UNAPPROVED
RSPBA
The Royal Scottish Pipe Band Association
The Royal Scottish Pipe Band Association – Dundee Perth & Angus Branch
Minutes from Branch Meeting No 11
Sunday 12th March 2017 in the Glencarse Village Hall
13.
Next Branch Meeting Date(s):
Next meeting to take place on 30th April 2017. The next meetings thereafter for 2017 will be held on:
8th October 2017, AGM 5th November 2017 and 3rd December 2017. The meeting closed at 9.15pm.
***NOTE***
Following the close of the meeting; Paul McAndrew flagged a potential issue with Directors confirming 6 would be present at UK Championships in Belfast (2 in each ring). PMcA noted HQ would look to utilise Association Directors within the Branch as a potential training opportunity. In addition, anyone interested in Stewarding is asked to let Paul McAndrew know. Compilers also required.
--
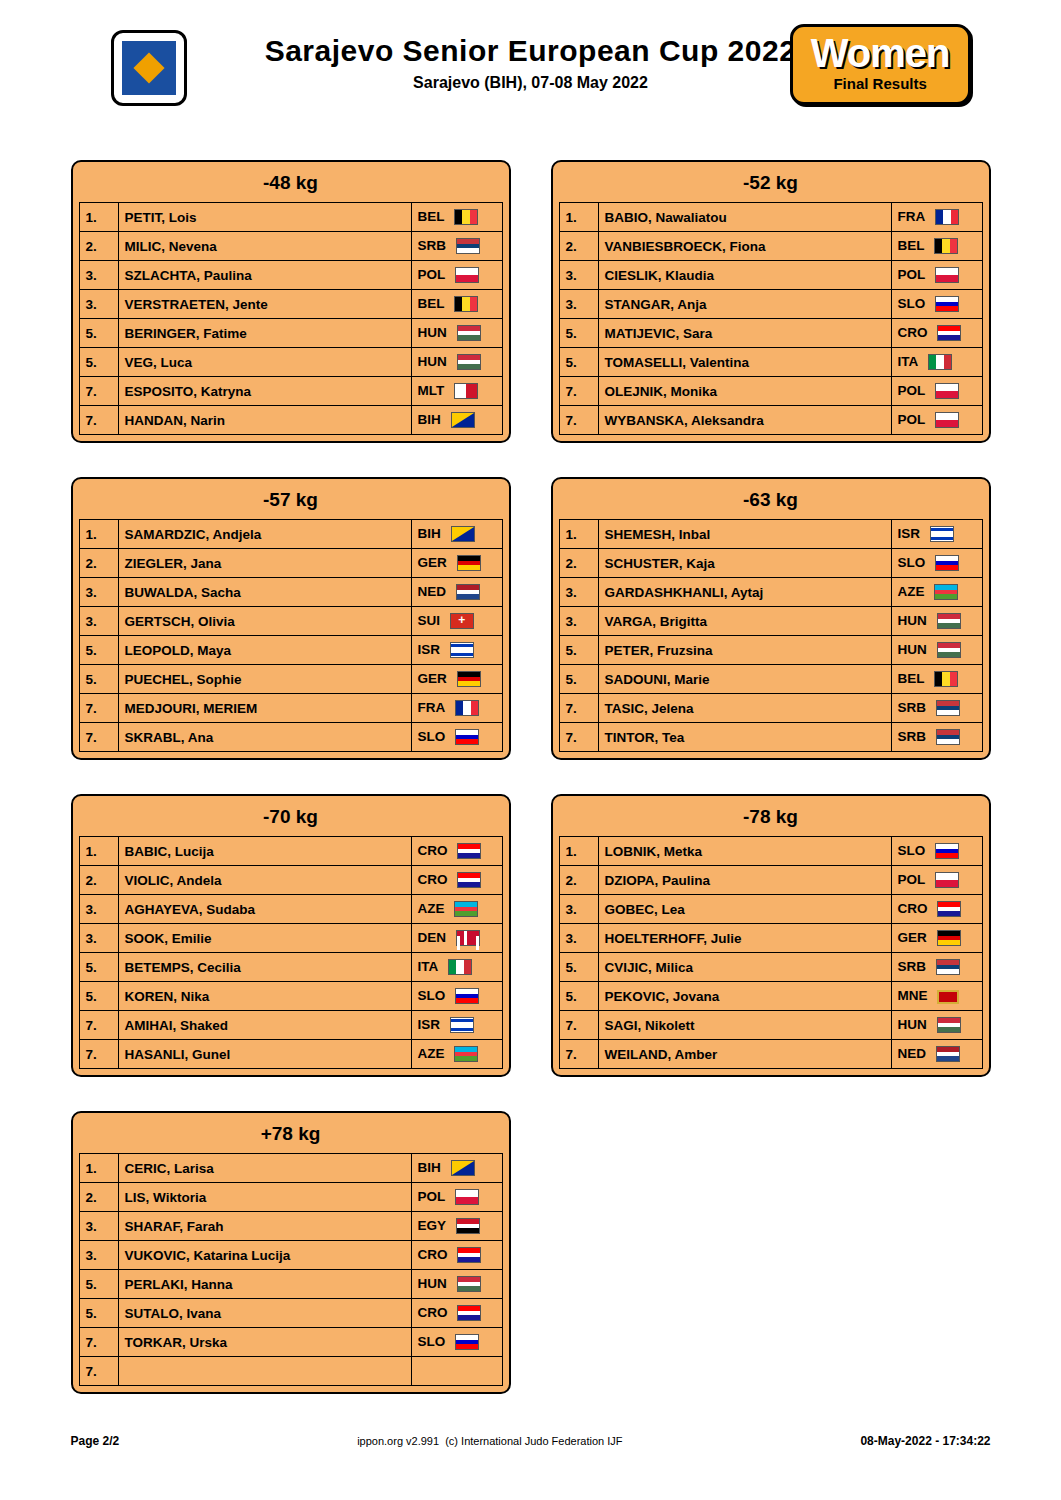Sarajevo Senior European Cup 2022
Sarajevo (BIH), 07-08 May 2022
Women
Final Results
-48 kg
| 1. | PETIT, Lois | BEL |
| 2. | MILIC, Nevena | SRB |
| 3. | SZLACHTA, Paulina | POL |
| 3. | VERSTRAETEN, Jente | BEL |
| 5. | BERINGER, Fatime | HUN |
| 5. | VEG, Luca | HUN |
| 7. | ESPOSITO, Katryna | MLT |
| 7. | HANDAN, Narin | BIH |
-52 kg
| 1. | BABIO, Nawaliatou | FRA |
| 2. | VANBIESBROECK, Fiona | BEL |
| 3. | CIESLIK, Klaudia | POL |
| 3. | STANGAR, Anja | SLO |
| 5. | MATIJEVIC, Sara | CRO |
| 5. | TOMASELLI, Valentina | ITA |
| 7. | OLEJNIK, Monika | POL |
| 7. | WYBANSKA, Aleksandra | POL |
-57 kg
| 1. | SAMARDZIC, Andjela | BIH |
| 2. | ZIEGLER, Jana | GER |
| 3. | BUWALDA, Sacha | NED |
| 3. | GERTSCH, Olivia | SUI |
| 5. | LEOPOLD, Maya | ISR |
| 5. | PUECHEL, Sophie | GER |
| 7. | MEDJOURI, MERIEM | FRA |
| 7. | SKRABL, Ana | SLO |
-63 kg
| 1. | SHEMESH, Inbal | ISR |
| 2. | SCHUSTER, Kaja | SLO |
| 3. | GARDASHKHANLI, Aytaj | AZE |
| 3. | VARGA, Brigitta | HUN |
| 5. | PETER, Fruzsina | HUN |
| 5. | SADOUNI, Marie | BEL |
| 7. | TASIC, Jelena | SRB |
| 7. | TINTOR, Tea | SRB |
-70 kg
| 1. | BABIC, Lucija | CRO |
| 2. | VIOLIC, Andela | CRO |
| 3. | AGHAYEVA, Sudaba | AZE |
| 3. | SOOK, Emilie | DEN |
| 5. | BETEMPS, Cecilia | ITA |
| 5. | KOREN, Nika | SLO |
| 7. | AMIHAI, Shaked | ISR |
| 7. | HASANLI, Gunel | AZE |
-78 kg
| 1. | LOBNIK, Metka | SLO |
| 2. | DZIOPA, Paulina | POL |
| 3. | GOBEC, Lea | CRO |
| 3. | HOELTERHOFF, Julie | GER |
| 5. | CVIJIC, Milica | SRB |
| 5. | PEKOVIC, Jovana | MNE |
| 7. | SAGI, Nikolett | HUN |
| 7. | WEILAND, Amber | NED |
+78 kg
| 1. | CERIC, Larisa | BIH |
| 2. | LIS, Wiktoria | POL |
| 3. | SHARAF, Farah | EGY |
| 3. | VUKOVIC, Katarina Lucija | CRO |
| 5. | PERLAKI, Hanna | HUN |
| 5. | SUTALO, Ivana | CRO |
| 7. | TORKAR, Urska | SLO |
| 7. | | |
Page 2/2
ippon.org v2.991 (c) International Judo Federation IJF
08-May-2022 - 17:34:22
* * *
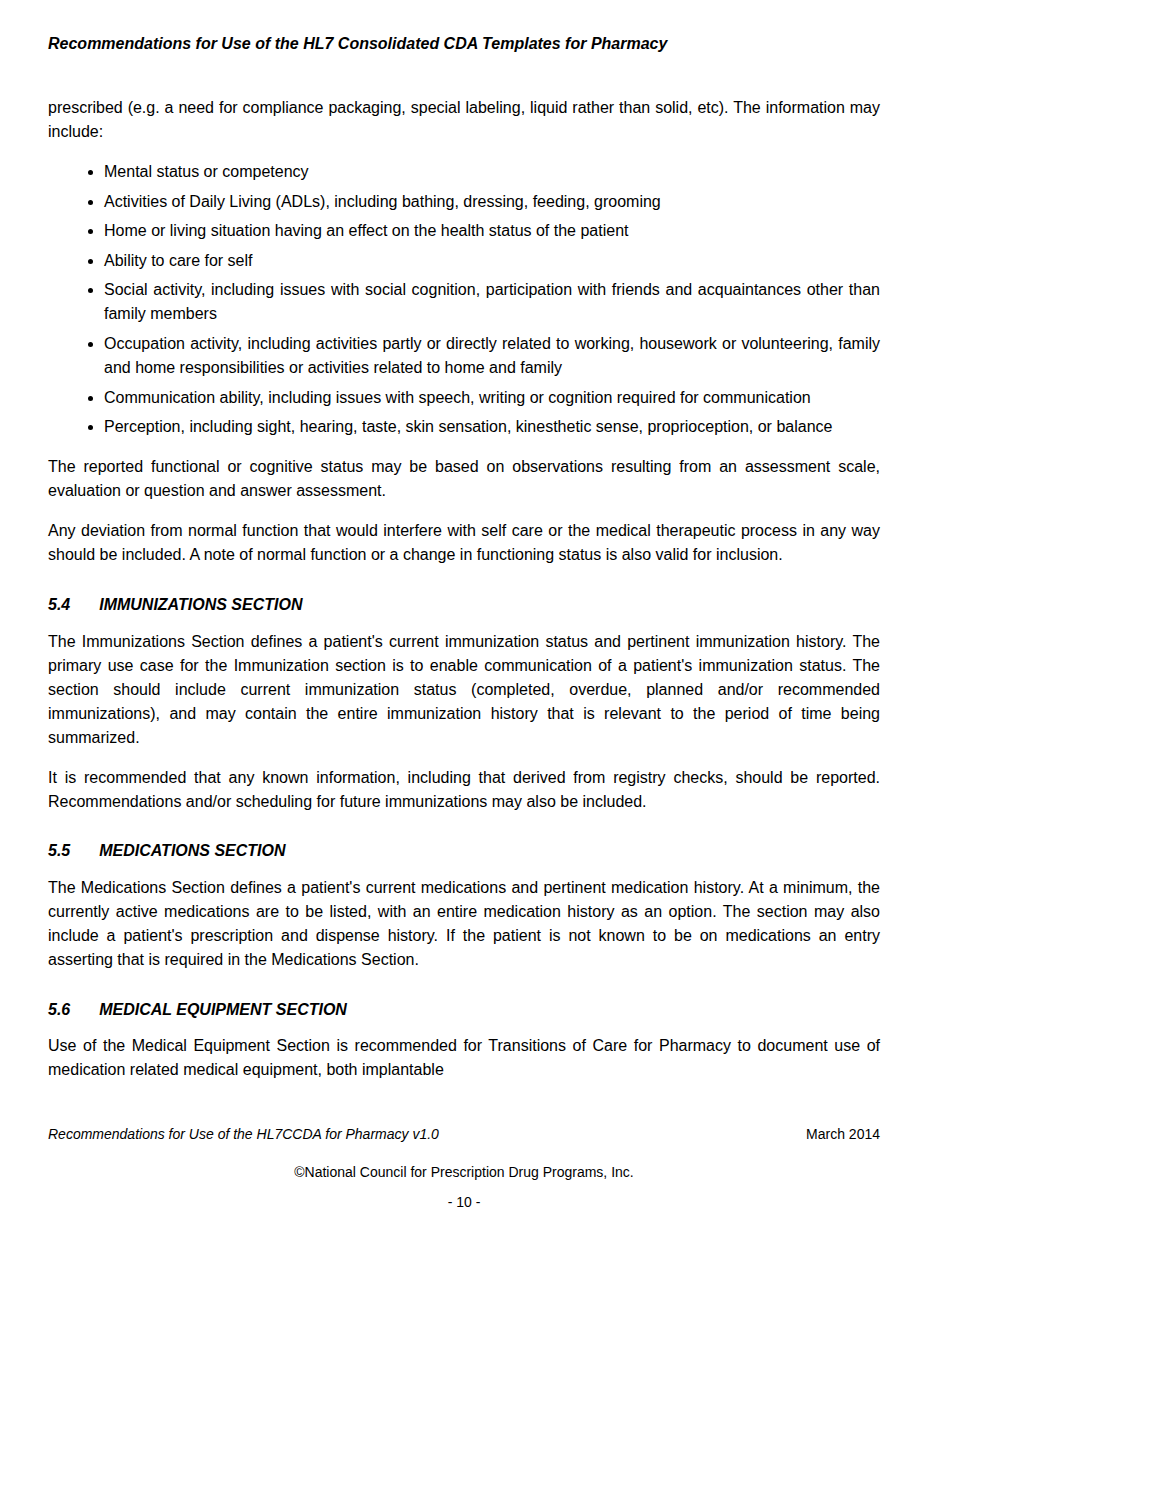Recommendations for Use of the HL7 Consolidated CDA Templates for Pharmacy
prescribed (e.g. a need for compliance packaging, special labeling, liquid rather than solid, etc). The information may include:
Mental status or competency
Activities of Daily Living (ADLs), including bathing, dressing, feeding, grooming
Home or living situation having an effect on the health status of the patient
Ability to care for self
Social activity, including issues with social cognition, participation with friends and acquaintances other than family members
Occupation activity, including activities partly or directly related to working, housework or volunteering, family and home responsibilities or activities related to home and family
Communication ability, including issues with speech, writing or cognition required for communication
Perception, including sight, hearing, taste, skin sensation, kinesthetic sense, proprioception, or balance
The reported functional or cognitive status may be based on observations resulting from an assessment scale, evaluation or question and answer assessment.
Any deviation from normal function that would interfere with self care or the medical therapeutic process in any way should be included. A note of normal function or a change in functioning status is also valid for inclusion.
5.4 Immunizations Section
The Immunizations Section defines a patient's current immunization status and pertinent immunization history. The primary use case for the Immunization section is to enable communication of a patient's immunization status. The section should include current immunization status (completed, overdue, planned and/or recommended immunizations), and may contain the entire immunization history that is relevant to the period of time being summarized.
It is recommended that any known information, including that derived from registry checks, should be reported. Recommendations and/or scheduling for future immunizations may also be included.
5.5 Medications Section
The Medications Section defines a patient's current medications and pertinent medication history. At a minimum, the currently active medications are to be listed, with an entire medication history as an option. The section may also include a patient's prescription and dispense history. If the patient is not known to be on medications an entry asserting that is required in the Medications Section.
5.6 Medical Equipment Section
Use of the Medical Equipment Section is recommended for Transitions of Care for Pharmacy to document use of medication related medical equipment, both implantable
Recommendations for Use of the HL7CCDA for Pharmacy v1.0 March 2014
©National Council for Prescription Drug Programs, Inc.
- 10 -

What to work on: In the listing above, locate the line with "Larisa | BIH |" and the line with "08-May-2022 - 17:34:22", then extract exactly those lines and every line between them, and nothing more.

Solution to this problem:
| 1. | CERIC, Larisa | BIH |
| 2. | LIS, Wiktoria | POL |
| 3. | SHARAF, Farah | EGY |
| 3. | VUKOVIC, Katarina Lucija | CRO |
| 5. | PERLAKI, Hanna | HUN |
| 5. | SUTALO, Ivana | CRO |
| 7. | TORKAR, Urska | SLO |
| 7. | | |
Page 2/2
ippon.org v2.991 (c) International Judo Federation IJF
08-May-2022 - 17:34:22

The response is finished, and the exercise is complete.